A rip-off from Gartner and Kimball but what the heck,
The initial build, is the first raw version of the data warehouse or data mart for that matter. Usually triggered by some consultancy moving in and developing a quick and simple DW. Often together with influential and knowledgable staff in the organisation. Low cost and fast results is key.
The fast track to success, is the phase when more data and new features is added to the data warehouse, still driven by the ”founders” of the system the sky is the limit. Problems are still fairly simple to solve and business benefits are high for each new investment. Key individuals connected to the data warehouse are given status as ”gurus” or ”doers”. On the horison the dark clouds are looming.
The quality crisis, at some point in time the complexity of the data warehouse have reached a level where the initial fast track solution becomes hard to manage. Data sourcing, policies and applications diverge and raise concern regarding how good a data warehouse it actually is. In this phase it’s common to find anomalies in original statistics, such as errors in calculations, hidden errors and other problems that in worst case affect external image of a company.
The painful slope of new confidence, after the quality crisis the cumbersome work with restoring good faith in data begins. Data is better structured, better controlled, better understood and usually the development and maintenance is better organised.

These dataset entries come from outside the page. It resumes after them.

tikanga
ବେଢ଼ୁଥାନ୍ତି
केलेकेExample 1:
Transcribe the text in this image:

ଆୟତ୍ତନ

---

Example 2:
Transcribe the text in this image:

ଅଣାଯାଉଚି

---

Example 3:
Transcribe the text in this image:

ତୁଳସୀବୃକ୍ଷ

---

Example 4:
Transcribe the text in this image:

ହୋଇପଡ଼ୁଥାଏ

In the end the crisis increase quality and give the organisation a better grip of it’s operation. The pace of application development slows down in order to keep a high standard of quality.

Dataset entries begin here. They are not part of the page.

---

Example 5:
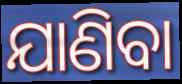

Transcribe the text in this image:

ଯାଣିବା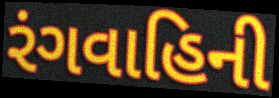
રંગવાહિની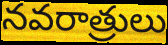
నవరాత్రులు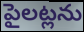
పైలట్లను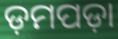
ଡ଼ମପଡ଼ାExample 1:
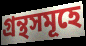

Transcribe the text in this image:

গ্ৰন্থসমূহে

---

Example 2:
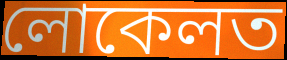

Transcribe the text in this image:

লোকেলত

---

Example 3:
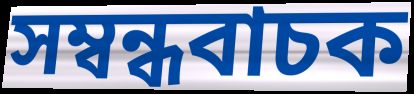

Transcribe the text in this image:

সম্বন্ধবাচক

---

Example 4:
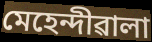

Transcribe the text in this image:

মেহেন্দীৱালা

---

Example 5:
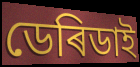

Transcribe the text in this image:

ডেৰিডাই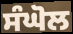
ਸੰਘੋਲ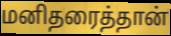
மனிதரைத்தான்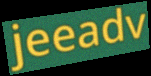
jeeadv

The monolith phase, the data warehouse finds itself ageing and might well be challenged by new data warehouses that are emerging beeing earlier in the lifecycle. Old quality problems might still trigger questions among users and reputation might still be bad even though the data warehouse now are delivering good results. Other problems occur, usually related to new needs and new influentials that are feeling their needs are not accomodated in time.

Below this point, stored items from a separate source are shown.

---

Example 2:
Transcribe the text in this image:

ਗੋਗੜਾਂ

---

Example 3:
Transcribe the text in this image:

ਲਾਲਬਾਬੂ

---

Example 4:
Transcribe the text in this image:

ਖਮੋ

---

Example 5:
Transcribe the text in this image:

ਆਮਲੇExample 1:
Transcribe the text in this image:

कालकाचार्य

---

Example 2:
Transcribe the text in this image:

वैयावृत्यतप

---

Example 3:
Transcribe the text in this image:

The consolidation phase, in a major organisation possibly where there have been a few mergers and aquisitions the portfolio of data warehouses, data marts and analytical applications. The CIO might at this stage feel compelled to initiate clean up operations in order to reduce IT-costs and complexity. So the initial high profile data warehouse might find itself sucked into a black hole, ”the enterprise data warehouse” or left to die a slow death of continuously reduced budgets.